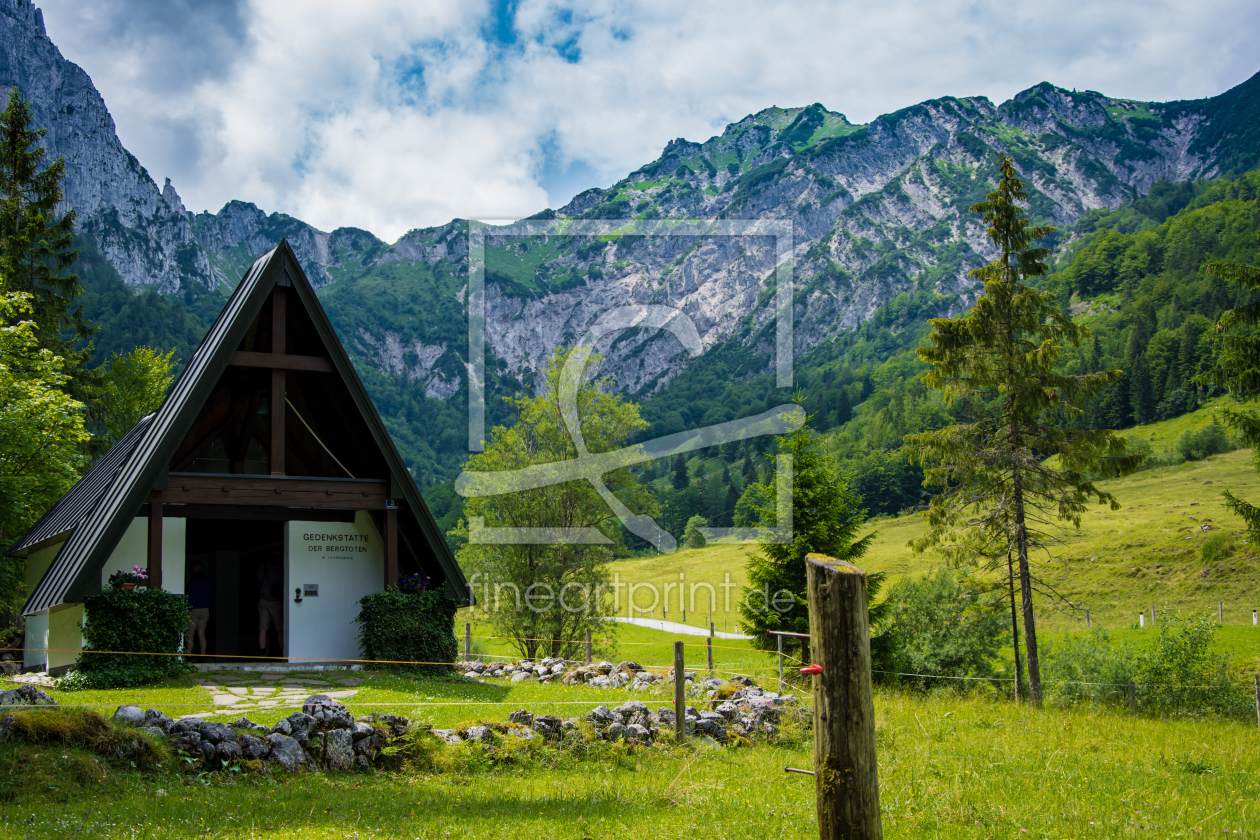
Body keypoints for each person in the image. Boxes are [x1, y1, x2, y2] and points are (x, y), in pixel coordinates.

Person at [257, 553, 284, 655]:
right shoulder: (278, 568)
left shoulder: (260, 568)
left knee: (263, 629)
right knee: (280, 629)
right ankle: (283, 653)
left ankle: (262, 654)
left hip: (262, 601)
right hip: (275, 602)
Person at [186, 561, 213, 657]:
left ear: (196, 568)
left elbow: (190, 596)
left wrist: (187, 608)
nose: (190, 570)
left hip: (194, 609)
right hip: (205, 609)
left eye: (192, 567)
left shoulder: (193, 580)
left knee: (190, 633)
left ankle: (188, 656)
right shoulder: (208, 580)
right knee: (202, 634)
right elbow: (211, 596)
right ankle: (202, 656)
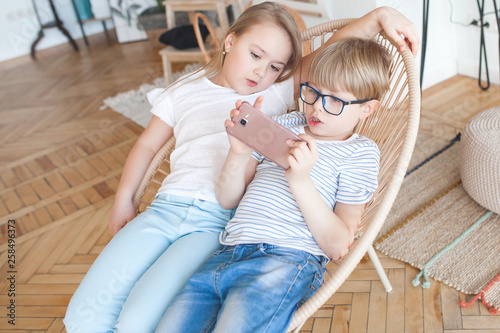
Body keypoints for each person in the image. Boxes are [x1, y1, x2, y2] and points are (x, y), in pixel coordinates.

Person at [64, 2, 418, 332]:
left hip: (218, 224)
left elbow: (334, 67)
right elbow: (146, 145)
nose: (262, 70)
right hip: (171, 212)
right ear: (230, 41)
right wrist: (124, 199)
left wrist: (379, 17)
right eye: (255, 54)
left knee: (138, 321)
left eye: (276, 66)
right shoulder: (188, 92)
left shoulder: (280, 93)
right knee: (84, 315)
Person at [156, 37, 391, 333]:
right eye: (313, 92)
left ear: (367, 109)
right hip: (227, 252)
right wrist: (238, 153)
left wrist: (301, 180)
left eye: (334, 100)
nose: (316, 107)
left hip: (284, 259)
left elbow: (338, 245)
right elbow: (228, 199)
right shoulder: (286, 124)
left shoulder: (360, 153)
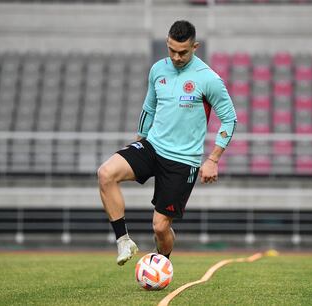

____________

§ Goal of the exercise:
From the line with "left hip: (194, 609)" through the end of the listing, write out every line exactly, leaving out the pictures.

§ Answer for this exercise:
left hip: (194, 609)
right hip: (205, 609)
left eye: (192, 567)
left shoulder: (193, 580)
left knee: (190, 633)
left ankle: (188, 656)
right shoulder: (208, 580)
right knee: (202, 634)
right elbow: (211, 596)
right ankle: (202, 656)
Body keypoints for each person in the image. Boxes are [x1, y1, x2, y2] and points are (x, y), in pixel coordinates.

Person at [64, 2, 418, 332]:
left hip: (218, 224)
left elbow: (334, 67)
right elbow: (146, 145)
nose: (262, 70)
right hip: (171, 212)
right ear: (230, 41)
right wrist: (124, 199)
left wrist: (379, 17)
right eye: (255, 54)
left knee: (138, 321)
left eye: (276, 66)
right shoulder: (188, 92)
left shoulder: (280, 93)
right knee: (84, 315)
Person at [156, 37, 391, 333]:
right eye: (313, 92)
left ear: (367, 109)
right hip: (227, 252)
right wrist: (238, 153)
left wrist: (301, 180)
left eye: (334, 100)
nose: (316, 107)
left hip: (284, 259)
left elbow: (338, 245)
right elbow: (228, 199)
right shoulder: (286, 124)
left shoulder: (360, 153)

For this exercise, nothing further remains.